(SOURCE INFORMATION Opens)
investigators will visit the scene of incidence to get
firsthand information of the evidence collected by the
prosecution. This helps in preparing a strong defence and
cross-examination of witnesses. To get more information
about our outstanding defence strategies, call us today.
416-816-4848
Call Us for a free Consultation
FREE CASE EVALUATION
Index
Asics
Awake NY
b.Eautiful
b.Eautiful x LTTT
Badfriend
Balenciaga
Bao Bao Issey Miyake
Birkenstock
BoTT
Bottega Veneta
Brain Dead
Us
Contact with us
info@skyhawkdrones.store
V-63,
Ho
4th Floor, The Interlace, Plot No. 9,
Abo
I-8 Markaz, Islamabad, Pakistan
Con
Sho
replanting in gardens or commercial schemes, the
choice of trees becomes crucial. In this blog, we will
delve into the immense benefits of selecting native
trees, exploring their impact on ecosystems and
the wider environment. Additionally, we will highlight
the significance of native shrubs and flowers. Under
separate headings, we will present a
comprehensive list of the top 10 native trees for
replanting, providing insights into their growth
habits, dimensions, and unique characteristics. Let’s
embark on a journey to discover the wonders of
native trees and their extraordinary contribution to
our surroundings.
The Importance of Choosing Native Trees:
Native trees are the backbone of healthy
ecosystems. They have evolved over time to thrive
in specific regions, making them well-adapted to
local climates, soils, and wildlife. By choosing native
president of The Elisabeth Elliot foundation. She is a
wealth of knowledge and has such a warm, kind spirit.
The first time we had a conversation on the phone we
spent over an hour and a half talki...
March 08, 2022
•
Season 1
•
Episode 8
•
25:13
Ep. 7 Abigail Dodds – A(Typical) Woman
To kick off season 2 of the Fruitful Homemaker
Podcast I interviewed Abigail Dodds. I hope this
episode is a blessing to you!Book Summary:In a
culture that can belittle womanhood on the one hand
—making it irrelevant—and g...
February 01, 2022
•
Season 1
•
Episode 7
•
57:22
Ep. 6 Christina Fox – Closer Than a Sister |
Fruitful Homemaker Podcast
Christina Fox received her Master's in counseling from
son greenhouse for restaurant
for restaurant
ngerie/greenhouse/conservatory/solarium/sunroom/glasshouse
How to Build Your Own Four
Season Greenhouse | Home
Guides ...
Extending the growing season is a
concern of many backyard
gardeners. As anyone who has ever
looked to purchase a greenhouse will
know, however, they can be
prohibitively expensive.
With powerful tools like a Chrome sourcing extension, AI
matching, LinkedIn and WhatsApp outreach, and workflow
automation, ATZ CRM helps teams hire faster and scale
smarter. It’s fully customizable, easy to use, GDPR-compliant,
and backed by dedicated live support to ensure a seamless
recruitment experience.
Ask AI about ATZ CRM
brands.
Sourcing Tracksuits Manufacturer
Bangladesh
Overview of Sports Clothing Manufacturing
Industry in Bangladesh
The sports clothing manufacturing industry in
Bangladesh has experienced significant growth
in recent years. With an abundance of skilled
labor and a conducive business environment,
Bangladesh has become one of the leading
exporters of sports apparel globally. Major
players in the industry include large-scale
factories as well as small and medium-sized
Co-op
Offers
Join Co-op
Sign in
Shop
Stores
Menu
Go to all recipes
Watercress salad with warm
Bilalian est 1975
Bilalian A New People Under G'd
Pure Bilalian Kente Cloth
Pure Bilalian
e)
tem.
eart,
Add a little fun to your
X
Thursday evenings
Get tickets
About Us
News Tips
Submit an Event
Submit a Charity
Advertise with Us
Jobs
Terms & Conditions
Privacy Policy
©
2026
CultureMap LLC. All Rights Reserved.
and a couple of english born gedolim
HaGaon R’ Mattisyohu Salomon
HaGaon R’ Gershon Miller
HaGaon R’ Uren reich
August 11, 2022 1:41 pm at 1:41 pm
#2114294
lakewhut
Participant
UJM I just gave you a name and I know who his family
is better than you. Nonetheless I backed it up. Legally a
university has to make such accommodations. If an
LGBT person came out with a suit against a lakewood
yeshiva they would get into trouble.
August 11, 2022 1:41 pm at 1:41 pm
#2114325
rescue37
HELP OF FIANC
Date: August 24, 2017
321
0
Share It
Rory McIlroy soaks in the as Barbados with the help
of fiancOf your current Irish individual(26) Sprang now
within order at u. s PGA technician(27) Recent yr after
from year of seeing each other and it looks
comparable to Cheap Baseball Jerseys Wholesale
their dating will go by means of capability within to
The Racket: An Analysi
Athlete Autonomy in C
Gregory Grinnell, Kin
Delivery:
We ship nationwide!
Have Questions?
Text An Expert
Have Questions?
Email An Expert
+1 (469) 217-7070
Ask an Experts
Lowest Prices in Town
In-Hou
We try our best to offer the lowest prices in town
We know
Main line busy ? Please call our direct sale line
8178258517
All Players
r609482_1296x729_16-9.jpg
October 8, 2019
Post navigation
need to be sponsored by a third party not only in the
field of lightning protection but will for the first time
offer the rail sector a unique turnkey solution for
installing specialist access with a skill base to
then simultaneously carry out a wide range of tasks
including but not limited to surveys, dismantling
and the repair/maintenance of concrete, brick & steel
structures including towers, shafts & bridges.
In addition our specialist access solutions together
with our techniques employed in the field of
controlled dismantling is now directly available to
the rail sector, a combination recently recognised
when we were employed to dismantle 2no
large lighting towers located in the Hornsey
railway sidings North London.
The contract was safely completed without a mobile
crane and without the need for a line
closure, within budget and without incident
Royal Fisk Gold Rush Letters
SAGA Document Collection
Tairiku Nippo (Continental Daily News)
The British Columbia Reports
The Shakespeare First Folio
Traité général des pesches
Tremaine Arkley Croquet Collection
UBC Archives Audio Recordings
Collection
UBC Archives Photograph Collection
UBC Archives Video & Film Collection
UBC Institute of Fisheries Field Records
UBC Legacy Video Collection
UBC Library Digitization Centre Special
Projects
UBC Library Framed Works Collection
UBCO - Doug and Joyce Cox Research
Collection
(SOURCE INFORMATION Closes)
→ **EXERCISE PROMPT**:
Reproduce the text of all the records above, substituting "planting" for each occurrence of "replanting" and leaving everything else as it is.

→ **COMPLETED TASK**:
investigators will visit the scene of incidence to get
firsthand information of the evidence collected by the
prosecution. This helps in preparing a strong defence and
cross-examination of witnesses. To get more information
about our outstanding defence strategies, call us today.
416-816-4848
Call Us for a free Consultation
FREE CASE EVALUATION
Index
Asics
Awake NY
b.Eautiful
b.Eautiful x LTTT
Badfriend
Balenciaga
Bao Bao Issey Miyake
Birkenstock
BoTT
Bottega Veneta
Brain Dead
Us
Contact with us
info@skyhawkdrones.store
V-63,
Ho
4th Floor, The Interlace, Plot No. 9,
Abo
I-8 Markaz, Islamabad, Pakistan
Con
Sho
planting in gardens or commercial schemes, the
choice of trees becomes crucial. In this blog, we will
delve into the immense benefits of selecting native
trees, exploring their impact on ecosystems and
the wider environment. Additionally, we will highlight
the significance of native shrubs and flowers. Under
separate headings, we will present a
comprehensive list of the top 10 native trees for
planting, providing insights into their growth
habits, dimensions, and unique characteristics. Let’s
embark on a journey to discover the wonders of
native trees and their extraordinary contribution to
our surroundings.
The Importance of Choosing Native Trees:
Native trees are the backbone of healthy
ecosystems. They have evolved over time to thrive
in specific regions, making them well-adapted to
local climates, soils, and wildlife. By choosing native
president of The Elisabeth Elliot foundation. She is a
wealth of knowledge and has such a warm, kind spirit.
The first time we had a conversation on the phone we
spent over an hour and a half talki...
March 08, 2022
•
Season 1
•
Episode 8
•
25:13
Ep. 7 Abigail Dodds – A(Typical) Woman
To kick off season 2 of the Fruitful Homemaker
Podcast I interviewed Abigail Dodds. I hope this
episode is a blessing to you!Book Summary:In a
culture that can belittle womanhood on the one hand
—making it irrelevant—and g...
February 01, 2022
•
Season 1
•
Episode 7
•
57:22
Ep. 6 Christina Fox – Closer Than a Sister |
Fruitful Homemaker Podcast
Christina Fox received her Master's in counseling from
son greenhouse for restaurant
for restaurant
ngerie/greenhouse/conservatory/solarium/sunroom/glasshouse
How to Build Your Own Four
Season Greenhouse | Home
Guides ...
Extending the growing season is a
concern of many backyard
gardeners. As anyone who has ever
looked to purchase a greenhouse will
know, however, they can be
prohibitively expensive.
With powerful tools like a Chrome sourcing extension, AI
matching, LinkedIn and WhatsApp outreach, and workflow
automation, ATZ CRM helps teams hire faster and scale
smarter. It’s fully customizable, easy to use, GDPR-compliant,
and backed by dedicated live support to ensure a seamless
recruitment experience.
Ask AI about ATZ CRM
brands.
Sourcing Tracksuits Manufacturer
Bangladesh
Overview of Sports Clothing Manufacturing
Industry in Bangladesh
The sports clothing manufacturing industry in
Bangladesh has experienced significant growth
in recent years. With an abundance of skilled
labor and a conducive business environment,
Bangladesh has become one of the leading
exporters of sports apparel globally. Major
players in the industry include large-scale
factories as well as small and medium-sized
Co-op
Offers
Join Co-op
Sign in
Shop
Stores
Menu
Go to all recipes
Watercress salad with warm
Bilalian est 1975
Bilalian A New People Under G'd
Pure Bilalian Kente Cloth
Pure Bilalian
e)
tem.
eart,
Add a little fun to your
X
Thursday evenings
Get tickets
About Us
News Tips
Submit an Event
Submit a Charity
Advertise with Us
Jobs
Terms & Conditions
Privacy Policy
©
2026
CultureMap LLC. All Rights Reserved.
and a couple of english born gedolim
HaGaon R’ Mattisyohu Salomon
HaGaon R’ Gershon Miller
HaGaon R’ Uren reich
August 11, 2022 1:41 pm at 1:41 pm
#2114294
lakewhut
Participant
UJM I just gave you a name and I know who his family
is better than you. Nonetheless I backed it up. Legally a
university has to make such accommodations. If an
LGBT person came out with a suit against a lakewood
yeshiva they would get into trouble.
August 11, 2022 1:41 pm at 1:41 pm
#2114325
rescue37
HELP OF FIANC
Date: August 24, 2017
321
0
Share It
Rory McIlroy soaks in the as Barbados with the help
of fiancOf your current Irish individual(26) Sprang now
within order at u. s PGA technician(27) Recent yr after
from year of seeing each other and it looks
comparable to Cheap Baseball Jerseys Wholesale
their dating will go by means of capability within to
The Racket: An Analysi
Athlete Autonomy in C
Gregory Grinnell, Kin
Delivery:
We ship nationwide!
Have Questions?
Text An Expert
Have Questions?
Email An Expert
+1 (469) 217-7070
Ask an Experts
Lowest Prices in Town
In-Hou
We try our best to offer the lowest prices in town
We know
Main line busy ? Please call our direct sale line
8178258517
All Players
r609482_1296x729_16-9.jpg
October 8, 2019
Post navigation
need to be sponsored by a third party not only in the
field of lightning protection but will for the first time
offer the rail sector a unique turnkey solution for
installing specialist access with a skill base to
then simultaneously carry out a wide range of tasks
including but not limited to surveys, dismantling
and the repair/maintenance of concrete, brick & steel
structures including towers, shafts & bridges.
In addition our specialist access solutions together
with our techniques employed in the field of
controlled dismantling is now directly available to
the rail sector, a combination recently recognised
when we were employed to dismantle 2no
large lighting towers located in the Hornsey
railway sidings North London.
The contract was safely completed without a mobile
crane and without the need for a line
closure, within budget and without incident
Royal Fisk Gold Rush Letters
SAGA Document Collection
Tairiku Nippo (Continental Daily News)
The British Columbia Reports
The Shakespeare First Folio
Traité général des pesches
Tremaine Arkley Croquet Collection
UBC Archives Audio Recordings
Collection
UBC Archives Photograph Collection
UBC Archives Video & Film Collection
UBC Institute of Fisheries Field Records
UBC Legacy Video Collection
UBC Library Digitization Centre Special
Projects
UBC Library Framed Works Collection
UBCO - Doug and Joyce Cox Research
Collection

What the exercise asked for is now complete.